◆ **Texte cité**

Il existe en effet plusieurs alternatives non-officielles permettant d’améliorer la qualité de vie humaine, redéfinissant le rapport traditionnel à la santé et la médecine. Posthumains nous invite donc à suivre le questionnement de la cinéaste, au fil de rencontres avec plusieurs groupes tentant d’approfondir la recherche et les avancées d’un milieu encore méconnu et effrayant pour plusieurs. Et bien que le point de vue de Leclerc sur la question soit assez évident (la création en politique du Parti Cyborg en est un indice plutôt clair), le documentaire ne cherche pas à convaincre, mais bien à ouvrir le discours sur les notions d’interférences technologiques sur l’existence humaine.
Bien que Posthumains s’intéresse principalement à la notion de biohacking, le documentaire touche quand même à plusieurs autres notions préoccupantes telles que le système de santé américain, ne permettant pas aux citoyens pauvres d’accéder aux ressources dont ils ont besoin pour leur survie, ou le système de surveillance chinois, de plus en plus intrusif, qui soulève également des questionnements éthiques reliés au post-humanisme. Certaines pratiques mentionnées dans le film pourront paraître questionnables, autant d’un point de vue scientifique que parfois même éthique, mais on les aborde d’abord avec un angle philosophique. Parce qu’en dehors de la possibilité ou non d’atteindre un jour l’immortalité, il faut d’abord se demander si c’est une chose souhaitable?

◆ **Objectifs**
A. Selon le texte sur Posthumains, qu'est-ce qui rend le point de vue de Leclerc assez évident ? Répondez en une à trois phrases.
B. Reformulez sous forme de liste, s'il vous plaît, le paragraphe du texte sur Posthumains qui commence par « Bien que Posthumains s'intéresse », en conservant ses faits principaux.
C. Reprenez le texte sur Posthumains là où il s'arrête et poursuivez-le.

Lignes d'un jeu de données
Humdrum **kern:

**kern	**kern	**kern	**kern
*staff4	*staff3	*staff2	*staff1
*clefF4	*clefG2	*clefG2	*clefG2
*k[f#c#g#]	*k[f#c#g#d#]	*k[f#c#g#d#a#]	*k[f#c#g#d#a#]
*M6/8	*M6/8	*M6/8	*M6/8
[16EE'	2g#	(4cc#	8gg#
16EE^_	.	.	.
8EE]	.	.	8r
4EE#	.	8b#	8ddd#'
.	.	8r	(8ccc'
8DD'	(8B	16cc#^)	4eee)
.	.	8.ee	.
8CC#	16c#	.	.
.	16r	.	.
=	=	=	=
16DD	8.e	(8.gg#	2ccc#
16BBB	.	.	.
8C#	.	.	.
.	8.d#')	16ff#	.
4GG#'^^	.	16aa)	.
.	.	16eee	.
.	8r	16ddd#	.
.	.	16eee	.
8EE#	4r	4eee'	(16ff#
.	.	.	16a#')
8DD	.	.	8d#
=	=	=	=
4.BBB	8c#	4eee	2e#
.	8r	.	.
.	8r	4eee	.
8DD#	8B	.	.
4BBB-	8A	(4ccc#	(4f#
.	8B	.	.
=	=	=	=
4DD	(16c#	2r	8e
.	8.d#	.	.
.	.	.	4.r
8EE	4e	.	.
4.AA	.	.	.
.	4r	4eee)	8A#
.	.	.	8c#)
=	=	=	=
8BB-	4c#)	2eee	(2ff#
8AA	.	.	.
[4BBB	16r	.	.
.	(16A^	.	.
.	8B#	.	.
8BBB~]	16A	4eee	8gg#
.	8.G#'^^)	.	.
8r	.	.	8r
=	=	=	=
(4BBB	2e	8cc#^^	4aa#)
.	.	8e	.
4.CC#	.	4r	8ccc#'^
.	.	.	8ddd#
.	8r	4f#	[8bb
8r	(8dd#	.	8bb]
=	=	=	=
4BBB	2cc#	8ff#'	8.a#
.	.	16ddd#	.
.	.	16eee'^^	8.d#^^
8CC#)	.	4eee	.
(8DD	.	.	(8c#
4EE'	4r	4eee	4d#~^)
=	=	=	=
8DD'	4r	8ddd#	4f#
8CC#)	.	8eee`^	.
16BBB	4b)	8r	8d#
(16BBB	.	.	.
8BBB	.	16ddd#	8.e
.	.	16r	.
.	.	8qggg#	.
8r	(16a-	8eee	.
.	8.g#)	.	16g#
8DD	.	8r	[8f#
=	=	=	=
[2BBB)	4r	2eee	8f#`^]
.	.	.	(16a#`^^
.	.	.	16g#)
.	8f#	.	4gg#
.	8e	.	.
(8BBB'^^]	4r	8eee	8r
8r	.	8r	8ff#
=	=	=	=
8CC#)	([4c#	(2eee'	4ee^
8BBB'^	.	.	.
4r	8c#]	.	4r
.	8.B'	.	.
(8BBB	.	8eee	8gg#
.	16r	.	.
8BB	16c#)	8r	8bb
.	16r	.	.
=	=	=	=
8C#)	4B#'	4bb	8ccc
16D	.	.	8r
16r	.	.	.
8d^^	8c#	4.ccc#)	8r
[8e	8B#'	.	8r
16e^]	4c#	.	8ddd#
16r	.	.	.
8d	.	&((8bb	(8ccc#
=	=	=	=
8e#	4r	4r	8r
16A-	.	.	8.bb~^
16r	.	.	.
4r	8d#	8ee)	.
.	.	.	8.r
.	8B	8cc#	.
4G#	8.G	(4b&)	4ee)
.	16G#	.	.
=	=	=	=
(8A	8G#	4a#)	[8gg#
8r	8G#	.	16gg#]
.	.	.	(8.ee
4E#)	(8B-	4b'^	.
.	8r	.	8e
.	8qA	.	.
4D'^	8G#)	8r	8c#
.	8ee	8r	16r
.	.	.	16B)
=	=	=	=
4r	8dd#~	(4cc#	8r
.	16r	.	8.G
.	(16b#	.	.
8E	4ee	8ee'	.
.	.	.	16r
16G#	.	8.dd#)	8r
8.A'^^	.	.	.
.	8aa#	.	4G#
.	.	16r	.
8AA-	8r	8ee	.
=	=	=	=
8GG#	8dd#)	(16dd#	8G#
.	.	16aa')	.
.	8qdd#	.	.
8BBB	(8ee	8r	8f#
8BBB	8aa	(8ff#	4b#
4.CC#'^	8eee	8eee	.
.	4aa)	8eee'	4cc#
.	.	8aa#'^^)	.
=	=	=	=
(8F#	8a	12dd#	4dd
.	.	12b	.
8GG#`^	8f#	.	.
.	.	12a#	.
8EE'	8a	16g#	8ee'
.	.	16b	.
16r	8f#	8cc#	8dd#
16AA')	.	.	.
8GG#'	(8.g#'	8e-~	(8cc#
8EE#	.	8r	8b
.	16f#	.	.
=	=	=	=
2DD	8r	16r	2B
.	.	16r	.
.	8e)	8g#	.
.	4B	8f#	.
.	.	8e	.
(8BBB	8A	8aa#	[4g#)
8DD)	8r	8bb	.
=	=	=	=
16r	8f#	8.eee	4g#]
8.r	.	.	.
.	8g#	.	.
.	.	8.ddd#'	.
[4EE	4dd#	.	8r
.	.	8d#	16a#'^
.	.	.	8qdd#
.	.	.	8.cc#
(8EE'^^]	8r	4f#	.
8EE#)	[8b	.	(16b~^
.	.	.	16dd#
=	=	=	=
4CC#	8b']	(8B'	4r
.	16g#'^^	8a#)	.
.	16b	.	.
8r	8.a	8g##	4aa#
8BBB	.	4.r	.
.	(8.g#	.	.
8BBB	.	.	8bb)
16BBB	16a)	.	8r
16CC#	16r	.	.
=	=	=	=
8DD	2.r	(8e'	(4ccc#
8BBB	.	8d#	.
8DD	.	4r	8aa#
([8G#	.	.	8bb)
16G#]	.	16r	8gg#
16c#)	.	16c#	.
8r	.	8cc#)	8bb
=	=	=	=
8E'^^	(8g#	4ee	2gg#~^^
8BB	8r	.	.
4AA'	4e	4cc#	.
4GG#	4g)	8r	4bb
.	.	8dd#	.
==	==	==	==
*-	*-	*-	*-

◆ **Réponses**
A. La création en politique du Parti Cyborg rend le point de vue de Leclerc assez évident. Le texte y voit un indice plutôt clair de sa position.

B.
- Le documentaire porte principalement sur le biohacking.
- Il aborde aussi le système de santé américain, qui ne permet pas aux citoyens pauvres d'accéder aux ressources nécessaires à leur survie.
- Il traite du système de surveillance chinois, de plus en plus intrusif, qui soulève des questions éthiques liées au post-humanisme.
- Certaines pratiques présentées peuvent paraître questionnables sur le plan scientifique, voire éthique, mais le film les aborde d'abord sous un angle philosophique.
- Indépendamment de la possibilité d'atteindre un jour l'immortalité, il faut d'abord se demander si elle est souhaitable.

C.
L’émotion et le point de vue de la documentariste, vivant directement les conséquences du déclin corporel avec le diabète, apporte une puissance et une urgence à son questionnement, qui va au-delà des données techniques et pratiques. On ressent un besoin de savoir, une quête viscérale qu’il est d’autant plus intéressant de partager au-travers du film.
L’exploration documentaire de Dominique Leclerc avec Posthumains s’est également manifestée sous d’autres médiums, avec la création d’une pièce éponyme, en 2017. Le questionnement de l’artiste se poursuit avec ce long-métrage, mais également dans Une vie intelligente, nouvelle production théâtrale présentée au Duceppe jusqu’à fin mars 2025.
Les avancées technologiques reliées à la santé nous réservent plusieurs surprises. Le débat ouvert dans le documentaire est loin d’être terminé, et Posthumains est une excellente porte d’entrée en la matière.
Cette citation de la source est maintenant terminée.